Thanks to technology, that world is only a distant memory. First the internet, then constant access to direct communications to each other everywhere and all the time, then websites dedicated to exchanging messages to complete strangers everywhere and always: The parade of technological advancements that got us here are clear and obvious in retrospect. They have removed the inconveniences of time, effort, paper, and postage from the things that used to inhibit us from behaving poorly in public. They have removed the natural inhibitions against making ourselves look psychologically unstable. They have converted that psychological instability into a potential source of pride, if only our latest angry outburst can “go viral” by attracting the notice of our fellow creatures.

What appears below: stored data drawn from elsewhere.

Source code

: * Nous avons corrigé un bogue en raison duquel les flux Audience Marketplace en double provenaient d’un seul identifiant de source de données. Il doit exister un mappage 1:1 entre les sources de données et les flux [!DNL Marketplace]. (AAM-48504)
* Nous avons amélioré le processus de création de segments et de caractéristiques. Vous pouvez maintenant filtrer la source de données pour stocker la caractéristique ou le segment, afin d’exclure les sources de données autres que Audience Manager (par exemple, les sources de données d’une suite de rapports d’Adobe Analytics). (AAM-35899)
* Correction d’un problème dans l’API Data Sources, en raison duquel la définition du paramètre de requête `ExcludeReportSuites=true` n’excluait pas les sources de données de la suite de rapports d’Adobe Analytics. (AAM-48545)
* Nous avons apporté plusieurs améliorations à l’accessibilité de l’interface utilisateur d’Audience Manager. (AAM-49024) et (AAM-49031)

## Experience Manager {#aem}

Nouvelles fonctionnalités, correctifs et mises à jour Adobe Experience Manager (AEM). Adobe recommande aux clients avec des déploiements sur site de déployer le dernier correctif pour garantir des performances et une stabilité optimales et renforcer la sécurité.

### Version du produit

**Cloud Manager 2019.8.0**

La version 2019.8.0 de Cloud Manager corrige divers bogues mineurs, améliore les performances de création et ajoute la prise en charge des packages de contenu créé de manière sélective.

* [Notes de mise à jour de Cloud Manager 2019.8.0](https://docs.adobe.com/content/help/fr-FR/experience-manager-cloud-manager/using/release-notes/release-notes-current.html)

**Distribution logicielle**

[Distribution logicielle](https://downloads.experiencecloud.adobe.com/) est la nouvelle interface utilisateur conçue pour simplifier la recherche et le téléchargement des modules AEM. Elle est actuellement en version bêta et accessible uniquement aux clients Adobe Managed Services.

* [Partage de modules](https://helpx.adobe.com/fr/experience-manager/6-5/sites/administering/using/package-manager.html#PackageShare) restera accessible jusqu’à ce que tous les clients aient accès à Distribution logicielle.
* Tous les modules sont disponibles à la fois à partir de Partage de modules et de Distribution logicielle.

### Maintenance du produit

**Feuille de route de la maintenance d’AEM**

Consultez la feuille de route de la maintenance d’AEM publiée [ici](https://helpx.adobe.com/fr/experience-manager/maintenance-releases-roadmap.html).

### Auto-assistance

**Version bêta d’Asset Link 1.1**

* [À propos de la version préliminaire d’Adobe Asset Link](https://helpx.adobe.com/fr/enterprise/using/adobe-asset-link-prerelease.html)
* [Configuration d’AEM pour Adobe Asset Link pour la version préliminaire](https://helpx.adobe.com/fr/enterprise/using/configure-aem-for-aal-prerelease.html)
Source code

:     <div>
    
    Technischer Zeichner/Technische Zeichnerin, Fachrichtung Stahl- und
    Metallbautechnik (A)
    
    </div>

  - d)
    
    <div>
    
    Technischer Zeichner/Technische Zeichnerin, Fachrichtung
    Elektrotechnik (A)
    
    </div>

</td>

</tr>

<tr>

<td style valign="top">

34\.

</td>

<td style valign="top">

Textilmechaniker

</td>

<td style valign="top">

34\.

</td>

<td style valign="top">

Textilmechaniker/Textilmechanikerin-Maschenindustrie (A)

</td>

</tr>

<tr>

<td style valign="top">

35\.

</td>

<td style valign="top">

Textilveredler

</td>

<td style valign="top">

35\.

This, of course, elides the great gifts of being able to find out immediately about occurrences worldwide that might affect friends and family. There are benefits of being able to reach the people most important to us instantaneously to share causes of joy and happiness. We still have to relearn the social inhibitions now that the physical constraints that once made us circumspect have all been removed.

Good morning.
Good essay. I have social inhibitions!
Assume the same behavior you would employ in a face to face interaction is a good rule of thumb. And avoid using the word you. Use I instead which is a basic conflict resolution technique. Those two things keep me mostly calm and rational sounding even when angry. But there is no real incentive for others online. We do love a zinger.
That said we kind of always have. I loved the book Pride and Prejudice as a kid. Not for the romance but for the revelation of the polite clever insult. A cutting turn of phrase has always been something we humans have admired it seems even in an age of politeness.